The copy has to match the data exactly and leave out every picture.
Top of SUPPLIED MATERIAL
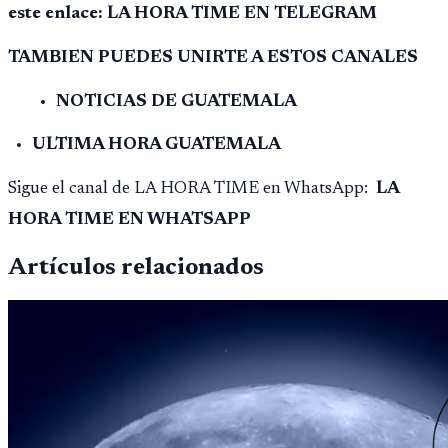
este enlace: LA HORA TIME EN TELEGRAM
TAMBIEN PUEDES UNIRTE A ESTOS CANALES
NOTICIAS DE GUATEMALA
ULTIMA HORA GUATEMALA
Sigue el canal de LA HORA TIME en WhatsApp:
LA
HORA TIME EN WHATSAPP
Artículos relacionados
Bottom of SUPPLIED MATERIAL
EXERCISE ANSWER >>
este enlace: LA HORA TIME EN TELEGRAM
TAMBIEN PUEDES UNIRTE A ESTOS CANALES
NOTICIAS DE GUATEMALA
ULTIMA HORA GUATEMALA
Sigue el canal de LA HORA TIME en WhatsApp:
LA
HORA TIME EN WHATSAPP
Artículos relacionados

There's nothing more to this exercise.